** Opening Passage provided block **
Clipper		33	2930	90 = Kwhet/MHz

	I'd like thank Kevin for providing this performance data
	and point out that this ratio is a respectable accomplishment
	on Fairchild's part - this number is comparable to the
	values obtained by using multiple-chip FP processors
	built with Weitek arithmetic units and interfaced to
	microcoded processors. While the FP arithmetic operations
	take longer in the Clipper than in Weitek parts
	(which are built in an unmistakably slower technology),
	by reducing communications overhead, the overall performance
	comes out comparably well.

	Let me make clear why Kwhet/MHz or MIPS/MHz ratios are useful: 
	they provide some insight into where the emphasis was placed 
	in the design, and where future derivative designs can reach. 
	It's my view that Kevin's remarks confirm that the Clipper design 
	was intended from the start to build a machine with a low MIPS/MHz
	ratio, with the clock rate based on the lowest conceivable
	executable unit. It should also be clear what level of 
	architectural efficiency results from optimizing integer
	ALU operations (Clipper), rather than by optimizing the architecture 
	to execute load, store and branch operations (MIPS).

-- 

Craig Hansen			|	 "Evahthun' tastes
MIPS Computer Systems		|	 bettah when it
...decwrl!mips!hansen		|	 sits on a RISC"

mash@mips.UUCP (10/19/86)
** Closing Passage provided block **
** Opening Supplied material block **
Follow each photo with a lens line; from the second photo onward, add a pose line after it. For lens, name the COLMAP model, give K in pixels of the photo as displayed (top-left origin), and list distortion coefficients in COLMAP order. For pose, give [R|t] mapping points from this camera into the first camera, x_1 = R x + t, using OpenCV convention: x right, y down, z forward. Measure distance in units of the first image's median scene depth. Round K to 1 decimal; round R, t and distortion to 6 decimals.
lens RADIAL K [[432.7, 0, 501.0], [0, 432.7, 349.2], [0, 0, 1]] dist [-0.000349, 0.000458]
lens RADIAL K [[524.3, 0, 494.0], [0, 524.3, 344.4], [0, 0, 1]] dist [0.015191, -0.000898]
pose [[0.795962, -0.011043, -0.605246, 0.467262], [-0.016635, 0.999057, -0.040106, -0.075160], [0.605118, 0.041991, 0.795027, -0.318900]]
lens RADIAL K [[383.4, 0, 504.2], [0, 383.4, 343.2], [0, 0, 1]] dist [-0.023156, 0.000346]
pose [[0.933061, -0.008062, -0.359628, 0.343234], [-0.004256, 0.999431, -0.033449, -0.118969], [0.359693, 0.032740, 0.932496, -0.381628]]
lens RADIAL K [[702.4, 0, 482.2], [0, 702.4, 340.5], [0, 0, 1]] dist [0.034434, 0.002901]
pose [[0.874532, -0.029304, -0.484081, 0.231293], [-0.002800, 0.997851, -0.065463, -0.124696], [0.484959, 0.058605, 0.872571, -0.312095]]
** Closing Supplied material block **
What to do
(a) In the Clipper performance post, what does the writer say Kwhet/MHz or MIPS/MHz ratios give insight into?
(b) The Clipper performance post says the Clipper's floating-point arithmetic operations take longer than those in Weitek parts. Why does its overall performance still come out comparably well?
(c) Extend the Clipper performance post from where it stops.

Results
(a) They show where the emphasis was placed in the design and where future derivative designs can reach.

(b) The Clipper reduces communications overhead. Because of that saving, its overall performance compares well with multiple-chip floating-point processors built with Weitek arithmetic units and interfaced to microcoded processors, even though each floating-point operation is slower.

(c)
In article <377@garth.UUCP> kissell@garth.UUCP (Kevin Kissell) writes:
>In article <722@mips.UUCP> mash@mips.UUCP (John Mashey) writes:

>...that are familiar to John and myself and yet of interest to the newsgroup:
>the MIPS R2000 and the Fairchild Clipper.  An 8 Mhz R2000 has a cycle time
>of 125ns.  A 33Mhz Clipper has a cycle time of 30ns.  Yet both are built
>with essentially the same 2-micron CMOS technology.  I somehow doubt that
>Fairchild's CMOS transistors switch four times faster than that of whoever
>is secretly building R2000s this week.  The difference is architectural.

(One of my colleagues got here first, hansen@mips, in 726@mips.UUCP,
so I'll just add a few notes where they don't overlap too much.)

There was no intent in the original posting to start a MIPS versus 
Clipper war [contrary to John Gilmore's posting in <1198@hoptoad.uucp>:
sorry John, another Moto versus Intel battle we do not need, fun though
it may be to watch!]  I was only trying to be reasonably inclusive of 
relevant 32-bit micros.  However, now that the issue has been raised.....

An 8Mhz R2000 isn't pushing the technology very hard, ON PURPOSE!!!
8Mhz parts appear first, followed by 12s and 16s, for the same reasons you got
12Mhz 68020s before 16s and 25s. Also, I'm told that the 2u design doesn't
push 2u technology as hard as it might have, in order to let the same
design be shrunk to 1.5u and 1.2u with minimal effort.

Now, the reason one might care about MWhets/MHz (or any similar measure
that compares the delivered real performance with some basic technology
speed) is to understand the margin and headroom in a design.
Since Kevin brought the issue up, some hypothetical questions:
	a) Will there be 66Mhz Clippers in 2u CMOS?
		[To get actual performance like 16Mhz R2000 in 2u;]
		[If the answer is yes, I know a bunch of people, not all at
		MIPS, either, who have some real tough questions involving
		transmission-line effects, how to do ECL or other reduced-
		voltage-swing I/O, etc.]
	b) If they will be, what year will they be?
		[1987?]
	c) When will there be bigger / (more in parallel) CAMMU chips?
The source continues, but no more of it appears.